Data »

Start of Block

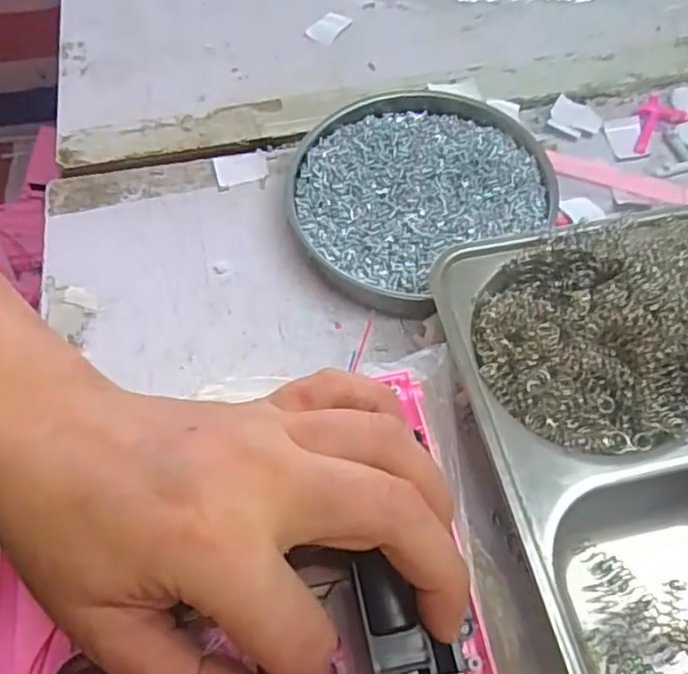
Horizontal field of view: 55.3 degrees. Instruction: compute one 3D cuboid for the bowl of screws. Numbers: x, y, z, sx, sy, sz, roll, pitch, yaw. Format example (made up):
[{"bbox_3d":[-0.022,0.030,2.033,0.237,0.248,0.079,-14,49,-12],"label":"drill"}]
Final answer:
[{"bbox_3d":[0.036,-0.079,0.349,0.133,0.020,0.120,-31,64,-13],"label":"bowl of screws"}]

End of Block

Could you retype the whole listing word for word, minus its pictures?

Horizontal field of view: 55.3 degrees. Instruction: compute one 3D cuboid for the bowl of screws. Numbers: x, y, z, sx, sy, sz, roll, pitch, yaw. Format example (made up):
[{"bbox_3d":[-0.022,0.030,2.033,0.237,0.248,0.079,-14,49,-12],"label":"drill"}]
Final answer:
[{"bbox_3d":[0.036,-0.079,0.349,0.133,0.020,0.120,-31,64,-13],"label":"bowl of screws"}]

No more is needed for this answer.